Entries taken from a collection
╔══

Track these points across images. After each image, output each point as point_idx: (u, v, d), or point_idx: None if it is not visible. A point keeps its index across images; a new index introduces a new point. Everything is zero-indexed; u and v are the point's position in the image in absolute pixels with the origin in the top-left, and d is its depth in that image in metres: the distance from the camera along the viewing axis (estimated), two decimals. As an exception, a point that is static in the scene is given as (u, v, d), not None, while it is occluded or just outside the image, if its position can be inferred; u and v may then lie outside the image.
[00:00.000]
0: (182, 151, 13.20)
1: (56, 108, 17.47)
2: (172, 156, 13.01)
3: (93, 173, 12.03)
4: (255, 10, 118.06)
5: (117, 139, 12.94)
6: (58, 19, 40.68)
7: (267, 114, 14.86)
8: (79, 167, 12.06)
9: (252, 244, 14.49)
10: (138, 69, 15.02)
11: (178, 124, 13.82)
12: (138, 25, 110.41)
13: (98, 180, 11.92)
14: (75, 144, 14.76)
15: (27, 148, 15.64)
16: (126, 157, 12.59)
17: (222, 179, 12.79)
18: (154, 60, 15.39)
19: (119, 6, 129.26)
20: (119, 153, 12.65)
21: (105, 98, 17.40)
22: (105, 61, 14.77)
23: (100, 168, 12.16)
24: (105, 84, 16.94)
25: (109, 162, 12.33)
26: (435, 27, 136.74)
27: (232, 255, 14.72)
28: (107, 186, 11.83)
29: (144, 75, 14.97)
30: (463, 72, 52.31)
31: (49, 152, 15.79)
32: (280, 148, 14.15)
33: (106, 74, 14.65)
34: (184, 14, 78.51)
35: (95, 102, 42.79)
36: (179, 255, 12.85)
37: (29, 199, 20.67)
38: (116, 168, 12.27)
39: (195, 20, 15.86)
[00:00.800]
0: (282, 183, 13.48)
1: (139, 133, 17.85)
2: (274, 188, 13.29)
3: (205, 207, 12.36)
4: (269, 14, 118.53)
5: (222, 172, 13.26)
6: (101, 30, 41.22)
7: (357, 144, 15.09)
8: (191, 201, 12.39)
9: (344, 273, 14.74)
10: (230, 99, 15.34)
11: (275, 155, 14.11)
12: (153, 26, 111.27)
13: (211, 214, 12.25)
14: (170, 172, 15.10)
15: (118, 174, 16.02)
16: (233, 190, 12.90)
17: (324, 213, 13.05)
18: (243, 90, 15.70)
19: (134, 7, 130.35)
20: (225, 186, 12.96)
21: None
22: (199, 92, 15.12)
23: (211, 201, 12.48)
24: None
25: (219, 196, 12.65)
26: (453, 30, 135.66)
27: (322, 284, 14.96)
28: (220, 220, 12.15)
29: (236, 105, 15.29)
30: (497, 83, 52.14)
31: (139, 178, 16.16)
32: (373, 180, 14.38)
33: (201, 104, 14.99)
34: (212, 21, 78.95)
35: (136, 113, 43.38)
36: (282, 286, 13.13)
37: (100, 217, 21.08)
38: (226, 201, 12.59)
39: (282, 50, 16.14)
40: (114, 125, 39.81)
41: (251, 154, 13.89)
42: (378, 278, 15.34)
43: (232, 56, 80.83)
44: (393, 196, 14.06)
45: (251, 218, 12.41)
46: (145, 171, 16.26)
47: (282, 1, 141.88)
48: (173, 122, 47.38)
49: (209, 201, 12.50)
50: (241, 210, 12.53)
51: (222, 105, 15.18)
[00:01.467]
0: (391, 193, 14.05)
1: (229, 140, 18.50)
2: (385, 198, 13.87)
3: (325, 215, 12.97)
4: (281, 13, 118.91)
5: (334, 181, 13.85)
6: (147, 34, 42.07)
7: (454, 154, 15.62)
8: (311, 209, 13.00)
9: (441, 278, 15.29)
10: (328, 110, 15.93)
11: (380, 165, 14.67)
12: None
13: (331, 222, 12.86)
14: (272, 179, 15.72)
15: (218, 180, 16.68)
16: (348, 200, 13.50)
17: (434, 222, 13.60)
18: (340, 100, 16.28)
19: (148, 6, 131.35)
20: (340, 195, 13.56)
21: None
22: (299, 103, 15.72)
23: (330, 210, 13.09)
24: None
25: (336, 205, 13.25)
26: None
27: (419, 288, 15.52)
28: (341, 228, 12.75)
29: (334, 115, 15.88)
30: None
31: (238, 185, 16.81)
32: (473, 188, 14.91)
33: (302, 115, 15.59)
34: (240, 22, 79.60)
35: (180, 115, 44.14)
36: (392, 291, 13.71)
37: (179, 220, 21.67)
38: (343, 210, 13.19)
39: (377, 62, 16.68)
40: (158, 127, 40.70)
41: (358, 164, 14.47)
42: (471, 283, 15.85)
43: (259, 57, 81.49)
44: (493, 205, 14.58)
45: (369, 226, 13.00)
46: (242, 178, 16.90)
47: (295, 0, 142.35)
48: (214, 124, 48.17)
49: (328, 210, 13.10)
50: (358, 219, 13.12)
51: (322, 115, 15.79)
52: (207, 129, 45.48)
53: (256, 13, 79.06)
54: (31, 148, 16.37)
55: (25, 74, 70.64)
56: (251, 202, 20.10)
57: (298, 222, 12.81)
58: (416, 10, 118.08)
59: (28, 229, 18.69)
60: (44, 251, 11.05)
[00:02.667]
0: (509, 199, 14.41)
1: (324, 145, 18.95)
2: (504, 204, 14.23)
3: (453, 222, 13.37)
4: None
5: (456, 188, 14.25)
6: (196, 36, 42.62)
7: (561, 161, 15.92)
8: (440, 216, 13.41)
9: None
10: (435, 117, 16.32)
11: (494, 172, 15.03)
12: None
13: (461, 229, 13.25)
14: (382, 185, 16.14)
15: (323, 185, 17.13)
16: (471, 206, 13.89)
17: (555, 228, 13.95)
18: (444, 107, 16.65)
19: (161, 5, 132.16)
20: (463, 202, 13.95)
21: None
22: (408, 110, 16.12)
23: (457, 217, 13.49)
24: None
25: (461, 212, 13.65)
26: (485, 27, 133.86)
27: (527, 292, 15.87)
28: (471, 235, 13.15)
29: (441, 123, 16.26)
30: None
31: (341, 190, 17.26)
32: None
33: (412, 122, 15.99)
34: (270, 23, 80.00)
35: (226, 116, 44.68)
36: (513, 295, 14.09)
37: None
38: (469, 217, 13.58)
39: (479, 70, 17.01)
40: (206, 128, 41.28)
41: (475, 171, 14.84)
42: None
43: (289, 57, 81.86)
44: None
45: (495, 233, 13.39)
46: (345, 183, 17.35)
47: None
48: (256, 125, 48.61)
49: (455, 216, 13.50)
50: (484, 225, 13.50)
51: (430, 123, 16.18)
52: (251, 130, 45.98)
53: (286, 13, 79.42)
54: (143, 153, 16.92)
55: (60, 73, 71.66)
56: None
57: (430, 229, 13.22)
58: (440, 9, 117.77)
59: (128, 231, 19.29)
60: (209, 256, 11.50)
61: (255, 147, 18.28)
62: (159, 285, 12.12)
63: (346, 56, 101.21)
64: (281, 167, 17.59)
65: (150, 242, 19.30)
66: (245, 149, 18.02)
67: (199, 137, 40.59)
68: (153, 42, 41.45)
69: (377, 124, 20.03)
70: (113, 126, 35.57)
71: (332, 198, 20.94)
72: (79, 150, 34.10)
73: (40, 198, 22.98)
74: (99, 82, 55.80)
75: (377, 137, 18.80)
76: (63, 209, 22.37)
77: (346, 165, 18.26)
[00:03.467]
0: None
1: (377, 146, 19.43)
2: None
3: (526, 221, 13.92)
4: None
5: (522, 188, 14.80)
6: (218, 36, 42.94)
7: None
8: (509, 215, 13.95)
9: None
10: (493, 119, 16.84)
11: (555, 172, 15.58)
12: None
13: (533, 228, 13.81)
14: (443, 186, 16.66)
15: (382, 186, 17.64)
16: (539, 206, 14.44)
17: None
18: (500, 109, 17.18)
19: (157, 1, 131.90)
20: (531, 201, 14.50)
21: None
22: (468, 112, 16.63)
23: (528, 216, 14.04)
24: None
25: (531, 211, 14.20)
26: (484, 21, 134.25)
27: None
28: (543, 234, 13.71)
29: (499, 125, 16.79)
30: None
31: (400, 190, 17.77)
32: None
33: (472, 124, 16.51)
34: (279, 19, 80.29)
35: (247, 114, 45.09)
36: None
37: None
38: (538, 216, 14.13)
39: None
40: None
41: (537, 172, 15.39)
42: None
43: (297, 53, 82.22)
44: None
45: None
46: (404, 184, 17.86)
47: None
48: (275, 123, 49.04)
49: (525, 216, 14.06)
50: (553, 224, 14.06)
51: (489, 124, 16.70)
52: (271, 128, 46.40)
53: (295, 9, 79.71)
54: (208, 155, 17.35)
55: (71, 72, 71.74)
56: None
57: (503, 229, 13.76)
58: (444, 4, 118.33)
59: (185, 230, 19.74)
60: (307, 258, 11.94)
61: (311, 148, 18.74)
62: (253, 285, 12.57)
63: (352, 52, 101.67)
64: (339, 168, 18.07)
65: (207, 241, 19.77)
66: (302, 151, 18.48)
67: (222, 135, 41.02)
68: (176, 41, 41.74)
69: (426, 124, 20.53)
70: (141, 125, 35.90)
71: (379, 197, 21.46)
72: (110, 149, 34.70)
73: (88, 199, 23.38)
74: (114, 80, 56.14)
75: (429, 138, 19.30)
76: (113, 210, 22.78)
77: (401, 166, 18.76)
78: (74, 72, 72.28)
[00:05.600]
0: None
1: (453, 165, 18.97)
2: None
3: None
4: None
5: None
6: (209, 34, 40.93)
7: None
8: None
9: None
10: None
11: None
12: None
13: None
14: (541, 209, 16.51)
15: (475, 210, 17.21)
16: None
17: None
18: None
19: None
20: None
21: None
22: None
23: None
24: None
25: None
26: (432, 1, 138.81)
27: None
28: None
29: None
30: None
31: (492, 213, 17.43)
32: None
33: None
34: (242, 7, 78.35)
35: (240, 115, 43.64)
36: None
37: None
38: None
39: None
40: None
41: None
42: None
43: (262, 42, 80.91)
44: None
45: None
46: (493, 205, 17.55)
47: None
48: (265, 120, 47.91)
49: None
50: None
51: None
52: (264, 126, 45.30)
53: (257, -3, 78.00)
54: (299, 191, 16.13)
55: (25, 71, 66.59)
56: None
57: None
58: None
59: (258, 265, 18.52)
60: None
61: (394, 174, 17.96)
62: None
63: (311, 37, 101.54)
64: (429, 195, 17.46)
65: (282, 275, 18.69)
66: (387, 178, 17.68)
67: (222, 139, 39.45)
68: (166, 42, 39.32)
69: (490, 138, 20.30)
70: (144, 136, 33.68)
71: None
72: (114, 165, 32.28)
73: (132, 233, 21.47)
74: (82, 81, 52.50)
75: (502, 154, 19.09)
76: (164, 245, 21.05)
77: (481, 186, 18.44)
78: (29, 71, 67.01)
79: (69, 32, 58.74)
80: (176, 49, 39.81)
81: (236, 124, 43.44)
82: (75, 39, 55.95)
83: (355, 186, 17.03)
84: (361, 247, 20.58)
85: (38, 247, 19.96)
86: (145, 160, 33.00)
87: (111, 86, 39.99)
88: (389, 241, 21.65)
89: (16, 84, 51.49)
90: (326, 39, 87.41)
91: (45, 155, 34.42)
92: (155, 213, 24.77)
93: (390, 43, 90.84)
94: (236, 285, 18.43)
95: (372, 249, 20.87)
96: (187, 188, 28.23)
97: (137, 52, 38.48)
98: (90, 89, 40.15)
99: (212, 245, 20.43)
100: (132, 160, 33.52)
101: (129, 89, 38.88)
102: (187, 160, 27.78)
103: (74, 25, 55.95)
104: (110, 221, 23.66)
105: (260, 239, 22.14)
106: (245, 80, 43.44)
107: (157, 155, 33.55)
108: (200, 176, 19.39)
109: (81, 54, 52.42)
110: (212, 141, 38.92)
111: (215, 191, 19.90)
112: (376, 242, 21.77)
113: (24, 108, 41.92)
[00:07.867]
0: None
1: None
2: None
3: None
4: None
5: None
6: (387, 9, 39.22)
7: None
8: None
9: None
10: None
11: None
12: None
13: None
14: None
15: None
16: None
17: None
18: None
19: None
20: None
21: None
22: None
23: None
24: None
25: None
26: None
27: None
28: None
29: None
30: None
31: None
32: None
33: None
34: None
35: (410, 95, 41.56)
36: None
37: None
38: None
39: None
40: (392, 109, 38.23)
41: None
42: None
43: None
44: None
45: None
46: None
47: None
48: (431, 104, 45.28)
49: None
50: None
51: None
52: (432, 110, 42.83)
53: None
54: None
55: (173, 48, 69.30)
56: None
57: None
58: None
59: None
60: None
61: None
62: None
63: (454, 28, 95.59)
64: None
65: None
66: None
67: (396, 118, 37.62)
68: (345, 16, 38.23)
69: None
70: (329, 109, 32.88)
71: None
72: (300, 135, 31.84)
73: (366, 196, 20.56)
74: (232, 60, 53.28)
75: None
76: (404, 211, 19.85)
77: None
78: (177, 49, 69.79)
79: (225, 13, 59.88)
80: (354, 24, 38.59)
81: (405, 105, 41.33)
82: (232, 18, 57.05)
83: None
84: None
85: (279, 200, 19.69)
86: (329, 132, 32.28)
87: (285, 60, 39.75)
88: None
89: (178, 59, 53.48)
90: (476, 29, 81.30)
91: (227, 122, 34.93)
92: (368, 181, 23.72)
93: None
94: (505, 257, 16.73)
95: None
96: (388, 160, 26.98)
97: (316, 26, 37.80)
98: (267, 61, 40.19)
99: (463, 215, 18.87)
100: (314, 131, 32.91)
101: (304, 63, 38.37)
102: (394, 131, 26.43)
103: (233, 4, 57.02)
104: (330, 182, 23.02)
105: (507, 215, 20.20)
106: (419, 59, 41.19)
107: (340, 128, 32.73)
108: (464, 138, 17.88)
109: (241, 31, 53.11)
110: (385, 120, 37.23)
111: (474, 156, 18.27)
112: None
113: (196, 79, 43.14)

╚══

YOUR OBJECTIVE:
Would you set down, word for word, the lines from the opening of the entries above through the line with "24: (105, 84, 16.94)", both included, and no others?

THE COMPLETED TASK:
Track these points across images. After each image, output each point as point_idx: (u, v, d), or point_idx: None if it is not visible. A point keeps its index across images; a new index introduces a new point. Everything is zero-indexed; u and v are the point's position in the image in absolute pixels with the origin in the top-left, and d is its depth in that image in metres: the distance from the camera along the viewing axis (estimated), two decimals. As an exception, a point that is static in the scene is given as (u, v, d), not None, while it is occluded or just outside the image, if its position can be inferred; u and v may then lie outside the image.
[00:00.000]
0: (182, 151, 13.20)
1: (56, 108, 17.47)
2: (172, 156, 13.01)
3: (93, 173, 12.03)
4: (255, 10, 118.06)
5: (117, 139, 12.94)
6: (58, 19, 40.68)
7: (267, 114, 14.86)
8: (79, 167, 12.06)
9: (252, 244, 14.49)
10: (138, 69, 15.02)
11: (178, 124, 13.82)
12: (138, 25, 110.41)
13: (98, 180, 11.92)
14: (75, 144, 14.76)
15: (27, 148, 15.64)
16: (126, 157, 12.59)
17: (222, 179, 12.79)
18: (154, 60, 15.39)
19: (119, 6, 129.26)
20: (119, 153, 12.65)
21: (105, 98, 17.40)
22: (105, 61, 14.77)
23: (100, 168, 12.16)
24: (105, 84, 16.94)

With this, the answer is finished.